Illustration d'une mannequin anorexique
Illustration d'une mannequin anorexique - WILLIAM WEST / AFP

Des chercheurs en neurosciences de l’université du Colorado (Etats-Unis) viennent de lever le voile sur le mécanisme qui régule l’appétit chez les patients souffrant d’anorexie. Dans leurs travaux récemment publiés dans la revue Translational Psychiatry, nos experts expliquent avoir trouvé une explication neurologique à cette maladie.

Selon eux, les malades ignoreraient la sensation de la faim, alors que leur cerveau serait complètement déréglé et que les structures cérébrales « régissant normalement la récompense gustative et la régulation de l’appétit » seraient totalement inversées.

Altérations de la matière blanche et hypothalamus paumé

Pour en arriver à ces conclusions, nos experts ont suivi 26 femmes anorexiques, 25 boulimiques et 26 femmes qui n’avaient aucun trouble alimentaire. Toutes ont passé un IRM alors qu’elles buvaient de l’eau sucrée, ce qui a permis aux scientifiques d’observer les différences de réactions au niveau des connexions neuronales situées dans la zone qui régule l’appétit.

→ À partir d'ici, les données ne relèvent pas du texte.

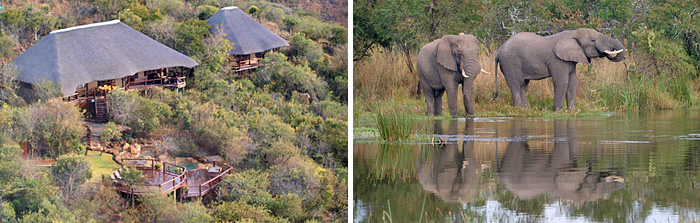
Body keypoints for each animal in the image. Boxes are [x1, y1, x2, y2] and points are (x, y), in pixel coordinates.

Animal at [494, 28, 628, 110]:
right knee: (515, 84)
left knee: (523, 85)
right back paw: (520, 109)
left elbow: (573, 82)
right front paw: (558, 111)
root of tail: (498, 52)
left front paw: (572, 110)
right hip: (510, 63)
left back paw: (528, 109)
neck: (572, 34)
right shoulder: (557, 60)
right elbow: (562, 81)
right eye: (593, 40)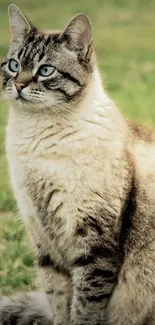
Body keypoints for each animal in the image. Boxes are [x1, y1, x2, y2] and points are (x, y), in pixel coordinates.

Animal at [0, 3, 155, 324]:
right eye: (13, 65)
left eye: (46, 70)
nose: (19, 84)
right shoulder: (44, 242)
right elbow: (60, 304)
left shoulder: (93, 243)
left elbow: (85, 307)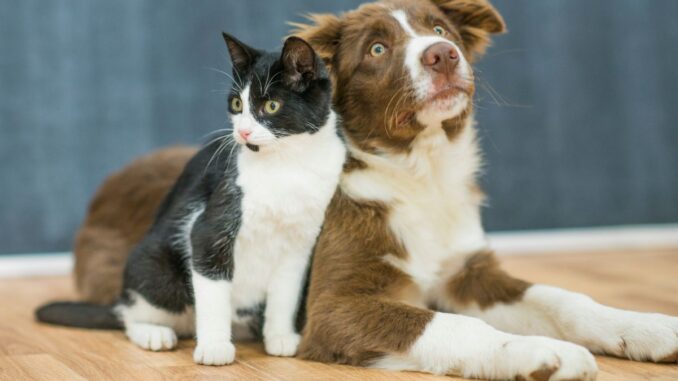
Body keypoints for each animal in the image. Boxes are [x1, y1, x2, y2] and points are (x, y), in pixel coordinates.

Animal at [35, 33, 346, 366]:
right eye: (237, 104)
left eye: (272, 106)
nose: (243, 132)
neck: (288, 164)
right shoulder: (209, 228)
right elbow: (212, 292)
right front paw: (214, 347)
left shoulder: (300, 244)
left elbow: (285, 294)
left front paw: (280, 337)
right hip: (157, 271)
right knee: (130, 314)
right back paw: (153, 333)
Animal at [71, 0, 676, 378]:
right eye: (378, 50)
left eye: (442, 29)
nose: (443, 55)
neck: (417, 175)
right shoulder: (335, 306)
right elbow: (451, 326)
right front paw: (539, 353)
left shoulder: (467, 272)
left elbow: (563, 297)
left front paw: (643, 326)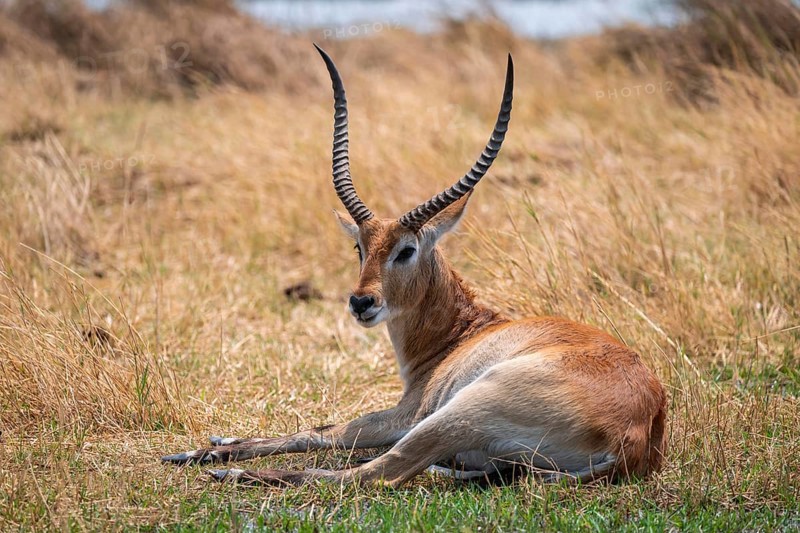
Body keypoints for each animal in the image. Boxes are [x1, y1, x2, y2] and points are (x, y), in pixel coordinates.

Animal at [161, 45, 667, 487]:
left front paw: (204, 451)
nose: (361, 303)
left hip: (458, 412)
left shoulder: (405, 413)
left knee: (375, 472)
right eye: (360, 247)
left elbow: (325, 430)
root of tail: (637, 433)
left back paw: (231, 474)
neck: (459, 336)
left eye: (406, 249)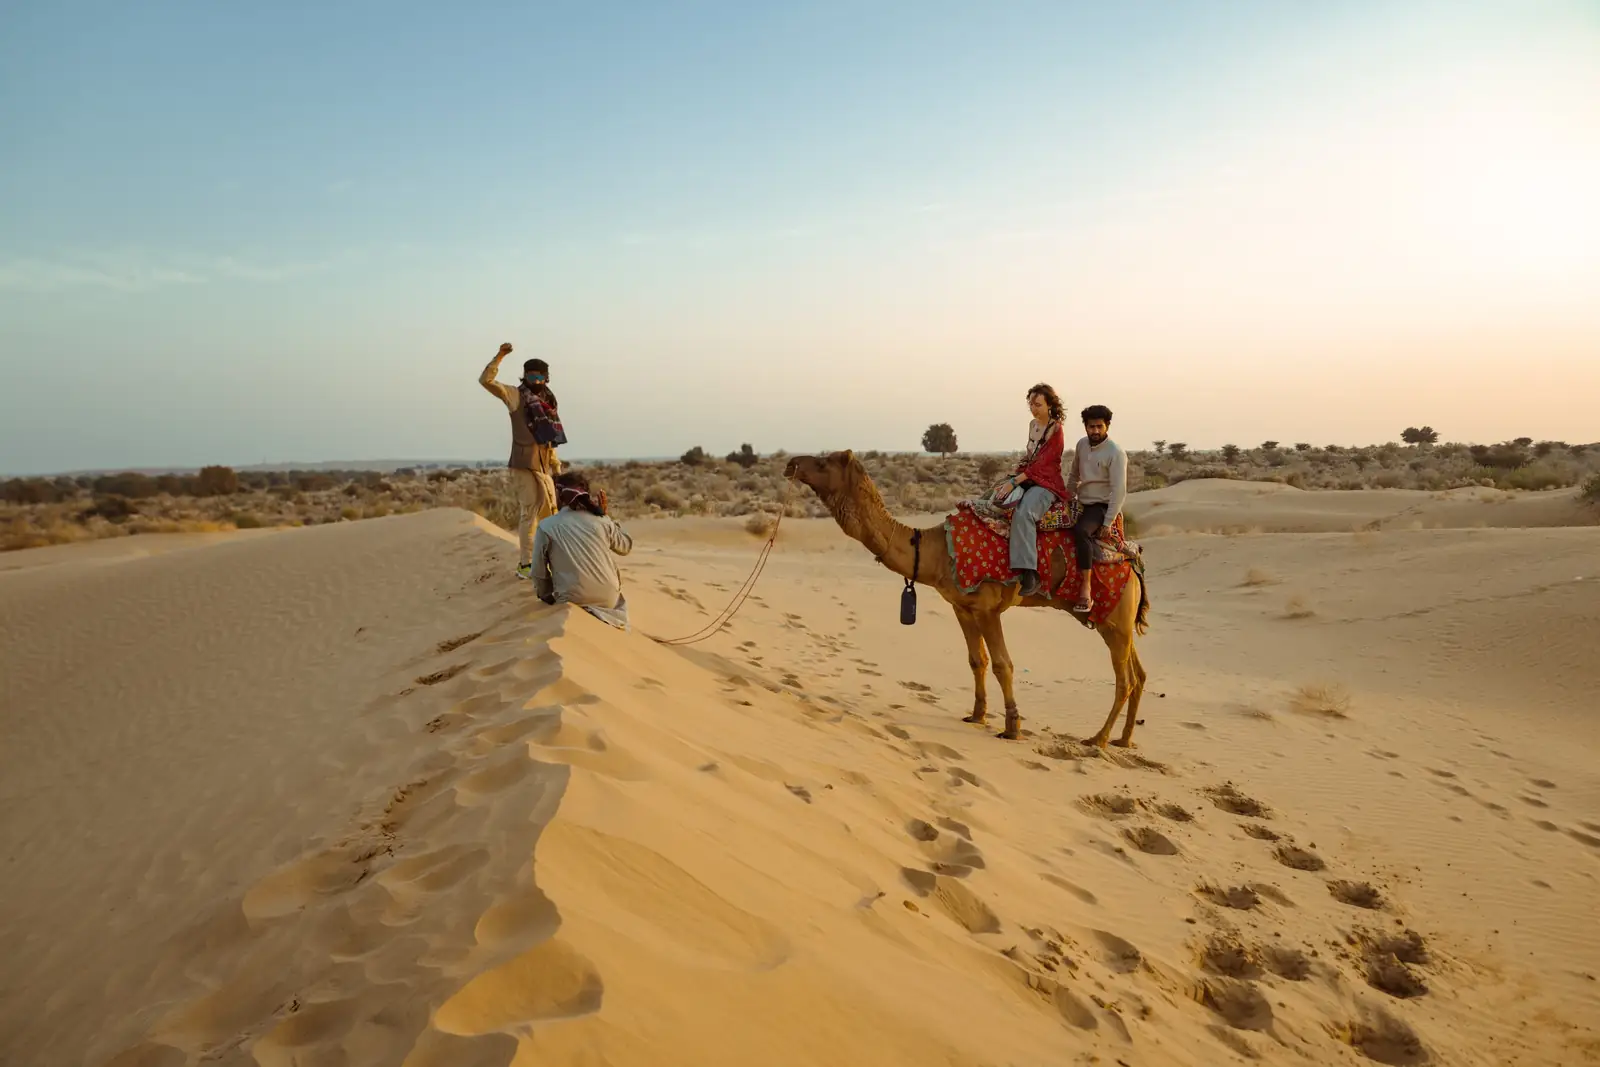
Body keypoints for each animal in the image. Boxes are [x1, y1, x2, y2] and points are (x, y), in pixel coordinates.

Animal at [784, 451, 1150, 746]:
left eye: (823, 463)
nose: (791, 463)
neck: (935, 550)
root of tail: (1134, 562)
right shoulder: (961, 607)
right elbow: (977, 661)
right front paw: (977, 715)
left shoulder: (988, 608)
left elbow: (1003, 664)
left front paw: (1012, 727)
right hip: (1115, 621)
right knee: (1139, 674)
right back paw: (1124, 740)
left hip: (1113, 618)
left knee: (1125, 680)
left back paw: (1098, 739)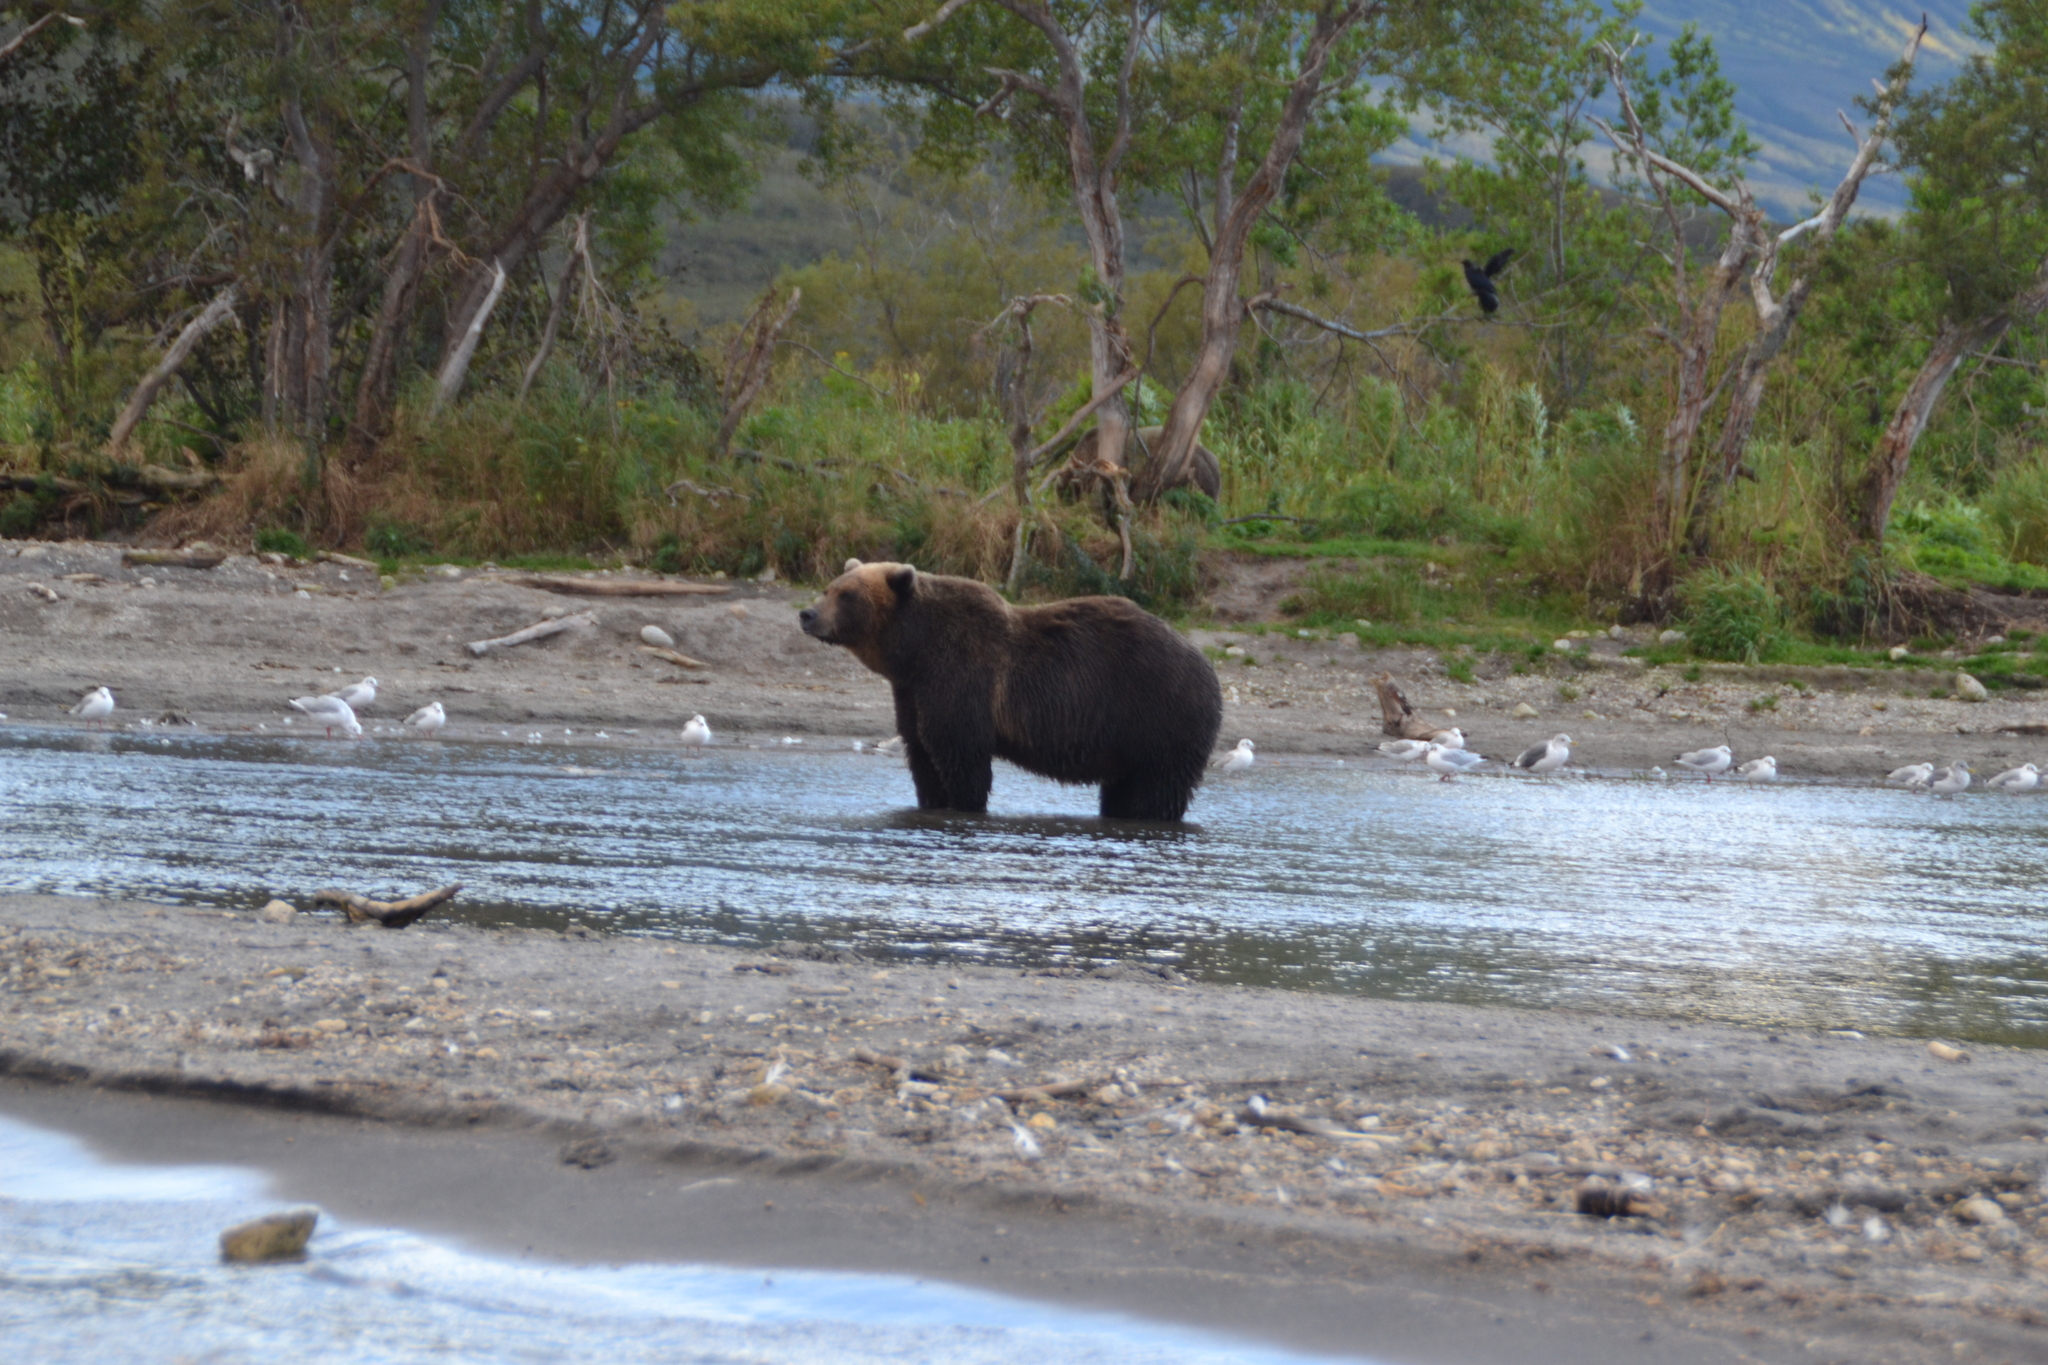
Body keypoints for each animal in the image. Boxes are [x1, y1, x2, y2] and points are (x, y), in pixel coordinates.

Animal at [794, 556, 1212, 822]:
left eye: (847, 595)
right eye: (829, 588)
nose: (807, 614)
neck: (915, 652)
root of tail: (1203, 661)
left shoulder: (961, 678)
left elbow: (961, 757)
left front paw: (964, 804)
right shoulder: (912, 693)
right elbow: (922, 754)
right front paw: (930, 802)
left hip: (1158, 713)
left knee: (1158, 789)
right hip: (1127, 741)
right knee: (1123, 789)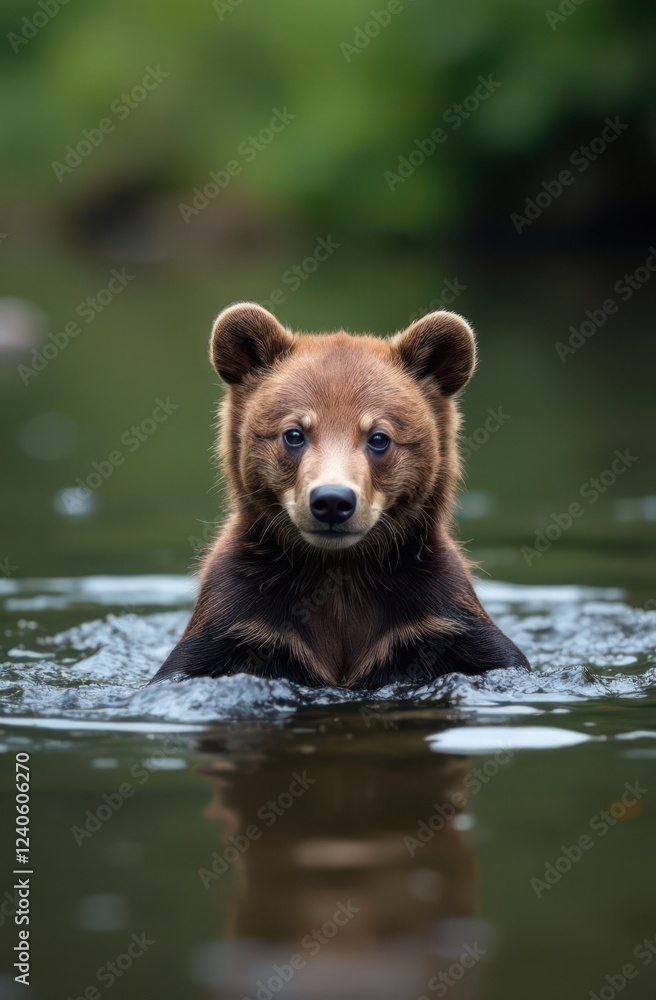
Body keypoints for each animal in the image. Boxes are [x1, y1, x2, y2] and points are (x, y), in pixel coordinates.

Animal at [151, 302, 528, 688]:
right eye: (294, 433)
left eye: (379, 437)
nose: (332, 501)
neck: (339, 570)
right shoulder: (237, 618)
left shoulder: (440, 615)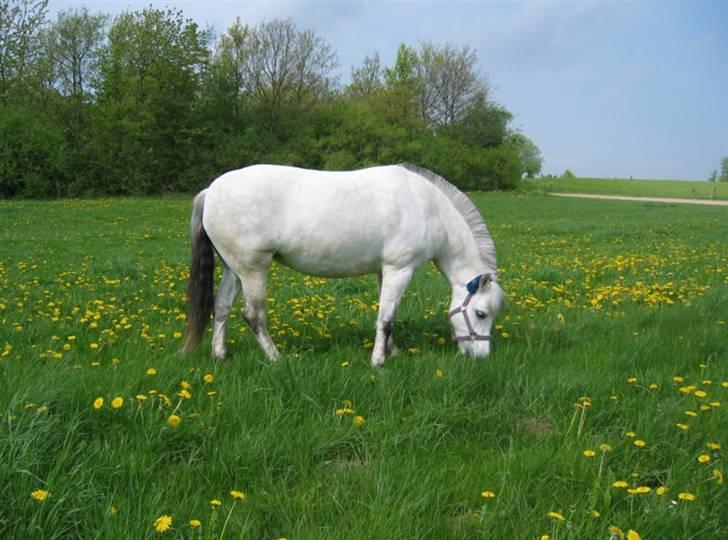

Bilan : chez les volontaires atteintes de boulimie et d’anorexie, les clichés IRM ont mis en évidence des altérations de la matière blanche chargée, en temps normal, de transporter l’information entre l’hypothalamus et le cerveau. Les universitaires ont également noté que l’hypothalamus ne remplissait plus son rôle. Au lieu de recevoir les signaux de la faim, il les envoie lui-même. Le circuit étant détourné, les signaux se perdent et la sensation de faim est perturbée, voire ignorée.

>> A lire aussi : Anorexie: Les malades seraient victimes d'une addiction au plaisir de maigrir

Une cause ou une conséquence des troubles alimentaires

« En temps normal, la région du cerveau responsable de l’appétit devrait vous faire quitter votre chaise et chercher quelque chose à manger. Chez les patientes atteintes d’anorexie ou de boulimie, ce n’est pas le cas », résume le Dr Guido Frank, auteur principal de l’étude et professeur de psychiatrie et de neurosciences.

En termes cliniques, « on parle de la primauté de l’esprit sur la matière », ajoute le Dr Guido Frank, qui, avec son équipe de chercheurs, s’active aujourd’hui pour tenter de comprendre si ce phénomène est une cause ou une conséquence des troubles alimentaires. Dans ce cadre, de nouvelles recherches vont être menées, notamment
sur des enfants issus de familles où les troubles du comportement alimentaire sont fréquents.